▶ _Text provided_
»»

The given input power is 100W I think. Shouldn't the central frequency at 0Hz be around 100W.
Where did the rest of power is what I am not understanding...
David Goodmanson on 29 Apr 2024
Hello Yogesh,
the signal you are taking the fft of is proportional to
exp(i*const*sin(const*t))
Yogesh on 30 Apr 2024
Yes , that's the input signal...

Mathieu NOE on 30 Apr 2024
hello
the total power of the fft spectrum equals ~100W
pow_spectrum_total = 99.9502
but your fft spectrum spread it on multiple fft bins , and you are focusing only on the peak , not on the sum
L=10;
n=1.45;
c=2.9979e8;
dt = 6e-12;
T=10*2*L*n/c;
eps0=8.854e-12;
A=80e-12;
t = (-T/2/dt:1:T/2/dt)*dt;
Nt=round(T/dt);
fsine = 1e9;
vsine = 1;
phi = vsine*sin(2*pi*fsine*t);
EL1t=1.274e7*exp(1i*phi);
FP=fft(phi);
fs=1/dt/Nt;
Fs=(-1/dt/2:fs:1/dt/2-1);
pow_spectrum = fftshift(abs(fft(EL1t/Nt).^2*2*n*c*eps0*A));
pow_spectrum_total = sum(pow_spectrum)
pow_spectrum_total = 99.9502
figure
Z=plot(Fs,pow_spectrum);
Yogesh on 30 Apr 2024
Thank you for the solution!!!!....
Mathieu NOE on 30 Apr 2024
my pleasure !!!!

David Goodmanson on 30 Apr 2024
Edited: David Goodmanson on 30 Apr 2024
Hello Yogesh,
The fact that all the abs(peaks)^2 add up to the expected total is just Parseval's theorem and has really nothing to do with the cause of the peaks. There are a couple of things going on here. The first is that the chosen frequency fsine = 1e9 does not have an integral number of cycles within the time window, and so it is not periodic in the time window.

««

▶ _Using the information_
(1) Print the passage of the FFT power thread starting at "David Goodmanson on 29" and ending at "the input signal...", keeping every character unchanged.
(2) Output the lines of all the records below verbatim, without the pictures.

▶ _Data for this exercise_
»»

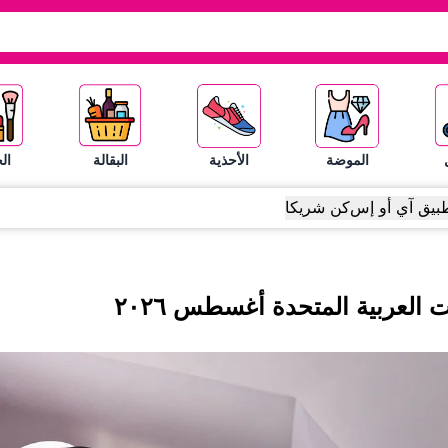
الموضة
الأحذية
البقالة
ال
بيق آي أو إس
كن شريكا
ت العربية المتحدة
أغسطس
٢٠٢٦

««

▶ _List of answers_
(1)
David Goodmanson on 29 Apr 2024
Hello Yogesh,
the signal you are taking the fft of is proportional to
exp(i*const*sin(const*t))
Yogesh on 30 Apr 2024
Yes , that's the input signal...

(2)
الموضة
الأحذية
البقالة
ال
بيق آي أو إس
كن شريكا
ت العربية المتحدة
أغسطس
٢٠٢٦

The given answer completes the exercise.